Today we start with Andrea Forker, who gets the new semester going by proposing that we ditch the SAT. Her argument is an typical Leftist diatribe - blacks and other minorities have lower aggregate scores, so obviously the test is biased against them. Forker fails to mention the College Board's contention that the test is uncoachable (though that is a bit of a self-serving argument). I will wager that she didn't pay a tutor one red cent. There is also the little matter of the fact that the College Board did not develop the SAT; that was done in the 1920's by Carl Brigham, a psychology professor at Princeton. But the two major reasons why Forker's proposal is so dangerous are obvious. One, it attempts to inject more affirmative action and more special consideration into the college admissions process. On a day when we celebrate Martin Luther King, Jr., a man who stood for the greatest of America's ideals, all we get from Forker is a prescription for more division and resentment. And second, it's a clear indicator of where the Left wants to take us (i.e. to the socialist utopia it so loves). Leftists don't want equal rights - they want equal results. And that runs counter to what this country stands for. The SAT is most certainly not the end-all and be-all of collegiate admissions, but it's an important part of the process, and deserves to stick around.

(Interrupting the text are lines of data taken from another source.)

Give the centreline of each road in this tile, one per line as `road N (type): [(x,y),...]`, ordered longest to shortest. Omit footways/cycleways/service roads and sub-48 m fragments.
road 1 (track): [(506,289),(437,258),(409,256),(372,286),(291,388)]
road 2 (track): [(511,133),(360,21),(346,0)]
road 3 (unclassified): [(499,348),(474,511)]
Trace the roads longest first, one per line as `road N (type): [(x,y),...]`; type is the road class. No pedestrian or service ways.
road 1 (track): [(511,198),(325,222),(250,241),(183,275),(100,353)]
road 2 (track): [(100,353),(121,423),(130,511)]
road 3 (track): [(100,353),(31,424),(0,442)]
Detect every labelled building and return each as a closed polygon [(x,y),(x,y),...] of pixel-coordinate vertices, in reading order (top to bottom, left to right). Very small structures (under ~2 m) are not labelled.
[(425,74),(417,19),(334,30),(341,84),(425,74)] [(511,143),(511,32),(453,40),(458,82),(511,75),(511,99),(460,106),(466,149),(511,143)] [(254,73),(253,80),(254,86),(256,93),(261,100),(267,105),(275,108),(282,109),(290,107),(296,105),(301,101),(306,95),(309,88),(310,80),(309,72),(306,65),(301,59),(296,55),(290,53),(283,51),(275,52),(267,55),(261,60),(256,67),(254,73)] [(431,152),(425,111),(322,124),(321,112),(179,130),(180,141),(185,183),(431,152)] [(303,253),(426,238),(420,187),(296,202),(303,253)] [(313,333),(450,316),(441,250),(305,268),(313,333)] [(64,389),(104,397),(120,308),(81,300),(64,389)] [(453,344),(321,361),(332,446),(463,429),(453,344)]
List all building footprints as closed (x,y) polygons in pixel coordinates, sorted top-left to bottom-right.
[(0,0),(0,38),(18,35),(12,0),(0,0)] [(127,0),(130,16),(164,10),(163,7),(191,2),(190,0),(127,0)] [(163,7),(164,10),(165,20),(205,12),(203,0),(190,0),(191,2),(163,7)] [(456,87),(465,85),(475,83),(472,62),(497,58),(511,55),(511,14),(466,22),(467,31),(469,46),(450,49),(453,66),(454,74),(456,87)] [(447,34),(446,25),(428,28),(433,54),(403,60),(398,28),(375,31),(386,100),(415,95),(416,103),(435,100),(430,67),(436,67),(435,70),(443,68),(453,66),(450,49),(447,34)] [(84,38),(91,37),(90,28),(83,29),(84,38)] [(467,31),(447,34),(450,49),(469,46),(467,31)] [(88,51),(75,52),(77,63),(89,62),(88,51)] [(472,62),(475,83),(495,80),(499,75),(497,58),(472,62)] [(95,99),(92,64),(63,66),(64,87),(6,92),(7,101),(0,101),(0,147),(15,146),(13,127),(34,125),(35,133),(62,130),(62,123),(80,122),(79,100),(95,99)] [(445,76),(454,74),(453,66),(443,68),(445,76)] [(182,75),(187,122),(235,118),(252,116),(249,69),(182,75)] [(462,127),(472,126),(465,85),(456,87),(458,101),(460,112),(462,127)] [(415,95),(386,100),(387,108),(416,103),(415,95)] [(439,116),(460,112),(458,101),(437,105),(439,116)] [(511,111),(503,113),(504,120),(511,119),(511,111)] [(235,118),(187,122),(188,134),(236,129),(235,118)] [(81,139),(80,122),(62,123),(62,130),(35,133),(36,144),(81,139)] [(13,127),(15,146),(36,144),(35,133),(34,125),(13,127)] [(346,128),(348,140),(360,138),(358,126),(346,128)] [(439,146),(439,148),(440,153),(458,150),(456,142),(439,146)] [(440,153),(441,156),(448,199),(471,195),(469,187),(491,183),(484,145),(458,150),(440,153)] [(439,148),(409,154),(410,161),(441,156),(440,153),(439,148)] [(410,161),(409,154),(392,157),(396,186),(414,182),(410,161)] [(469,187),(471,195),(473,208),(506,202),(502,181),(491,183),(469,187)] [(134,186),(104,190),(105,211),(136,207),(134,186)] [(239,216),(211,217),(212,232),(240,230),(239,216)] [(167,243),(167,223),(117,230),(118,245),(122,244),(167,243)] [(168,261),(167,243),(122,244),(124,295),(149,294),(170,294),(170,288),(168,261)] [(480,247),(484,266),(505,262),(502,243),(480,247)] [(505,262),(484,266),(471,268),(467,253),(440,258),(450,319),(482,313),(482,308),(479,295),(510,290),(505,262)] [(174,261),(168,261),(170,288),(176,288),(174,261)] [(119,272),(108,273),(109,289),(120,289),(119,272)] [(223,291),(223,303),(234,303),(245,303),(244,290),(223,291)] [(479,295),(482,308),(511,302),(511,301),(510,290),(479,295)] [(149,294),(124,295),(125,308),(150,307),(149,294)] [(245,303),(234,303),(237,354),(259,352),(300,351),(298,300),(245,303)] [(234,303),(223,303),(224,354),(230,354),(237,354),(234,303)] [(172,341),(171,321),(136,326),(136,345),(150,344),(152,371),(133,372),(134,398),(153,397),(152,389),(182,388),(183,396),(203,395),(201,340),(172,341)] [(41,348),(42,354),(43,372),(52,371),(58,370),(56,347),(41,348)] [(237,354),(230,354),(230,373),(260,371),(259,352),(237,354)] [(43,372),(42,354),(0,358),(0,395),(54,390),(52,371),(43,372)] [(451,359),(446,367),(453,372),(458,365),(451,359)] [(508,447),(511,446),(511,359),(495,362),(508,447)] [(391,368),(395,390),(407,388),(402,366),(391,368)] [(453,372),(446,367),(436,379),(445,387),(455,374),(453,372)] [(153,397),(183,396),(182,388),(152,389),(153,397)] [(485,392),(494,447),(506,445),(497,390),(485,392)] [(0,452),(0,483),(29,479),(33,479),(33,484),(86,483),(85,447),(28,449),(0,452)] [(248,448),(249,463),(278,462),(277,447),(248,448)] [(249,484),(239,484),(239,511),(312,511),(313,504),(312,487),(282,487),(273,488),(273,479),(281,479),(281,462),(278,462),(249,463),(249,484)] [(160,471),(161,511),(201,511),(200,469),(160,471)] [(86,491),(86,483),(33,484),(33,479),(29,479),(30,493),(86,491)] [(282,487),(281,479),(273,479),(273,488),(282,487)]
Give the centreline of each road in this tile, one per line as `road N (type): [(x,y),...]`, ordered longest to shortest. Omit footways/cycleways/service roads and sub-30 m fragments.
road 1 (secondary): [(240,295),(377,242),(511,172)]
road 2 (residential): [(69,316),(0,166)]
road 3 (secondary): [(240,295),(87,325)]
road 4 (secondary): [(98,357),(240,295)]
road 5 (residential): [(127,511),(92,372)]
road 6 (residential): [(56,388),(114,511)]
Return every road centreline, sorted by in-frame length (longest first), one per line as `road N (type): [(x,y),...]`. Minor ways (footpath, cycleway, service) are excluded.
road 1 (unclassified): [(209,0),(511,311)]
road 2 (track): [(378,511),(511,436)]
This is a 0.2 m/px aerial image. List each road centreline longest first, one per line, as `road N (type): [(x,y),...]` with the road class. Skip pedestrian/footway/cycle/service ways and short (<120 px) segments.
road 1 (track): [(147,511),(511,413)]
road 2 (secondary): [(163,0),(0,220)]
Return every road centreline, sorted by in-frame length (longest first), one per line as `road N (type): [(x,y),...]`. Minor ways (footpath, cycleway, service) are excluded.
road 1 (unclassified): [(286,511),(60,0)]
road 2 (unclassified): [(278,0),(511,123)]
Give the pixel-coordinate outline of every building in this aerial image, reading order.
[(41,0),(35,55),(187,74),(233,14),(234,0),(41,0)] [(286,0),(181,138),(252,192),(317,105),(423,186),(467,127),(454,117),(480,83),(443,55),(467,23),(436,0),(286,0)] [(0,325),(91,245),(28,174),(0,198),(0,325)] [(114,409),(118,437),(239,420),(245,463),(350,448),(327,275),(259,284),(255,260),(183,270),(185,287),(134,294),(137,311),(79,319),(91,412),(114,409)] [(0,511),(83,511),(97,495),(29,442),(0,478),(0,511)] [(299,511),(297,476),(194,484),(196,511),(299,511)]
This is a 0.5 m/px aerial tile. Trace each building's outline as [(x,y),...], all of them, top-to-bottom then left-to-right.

Let's move on to Matt Flahive. Flahive, of course, has slowly moved left since I've been here - if he hadn't, he might still be at the Review. His proposal for shortening winter break actually has some merit to it. Personally, my winter break consisted of a week and a half at home, not doing much, followed by two and a half weeks back here in Ithaca, not doing much other than work. I have to take issue with Flahive's contention that we should get a free winter session course each year. The price of the winter session courses is, however, all the more reason to scuttle the lengthy winter break. The public schools seem to have this one right - one week for the holidays, and that's it. Cornell might need two, because we have to have that five or six day pre-classes period for any number of things, most notably the monstrosity known as "rush." Getting Cornell to take unilateral action on this might be tough. When Mr. Hunter R. Rawlings III was president of the University of Iowa, he threatened to end freshman eligibility for varsity sports (most notably football). This threat led to him being put in his place by both the head football coach and the governor of Iowa. But I digress. A shorter winter break has one additional benefit - it would distinguish Cornell as a place committed to immersing its students in the academic culture. Cornell seems to already be attempting to making such a distinction, with the living-learning environment on West Campus. Keeping students engaged in their classwork (rather than giving them a month to forget everything they learned in the fall) is another logical step in this progression.
I'm not going to waste time with Mary Beth Grant's "Administrative Perspective." All I'm going to say is that any piece with the grammatically hideous headline "Fake IDs Are A Crime" is not worth my words.
And finally, for the editorial. It's great to see the faculty talking about ways to improve the quality of the education. After all, any increase in student satisfaction filters down to the rest of the university in the form of more satisfied (and more generous) alumni, better incoming students, and a better overall reputation for Cornell. But the Sun's contention that "[t]he burden of student satisfaction lies squarely with the professors conducting the lectures" is baseless. Office hours are posted and mentioned in class. Students have just as much of a burden as faculty - they have the responsibility of seeking out professors and teaching assistants when they are having difficulty with their work. The Daily Sun would like to have us believe that it doesn't matter whether a student is a regular or a no-show at office hours and review sessions - his or her satisfaction is not dependent on that variable. I know, from painful experience, that it just isn't true. It's a big part of the reason why 13,000 Cornellians started a new semester of classes today - and I didn't.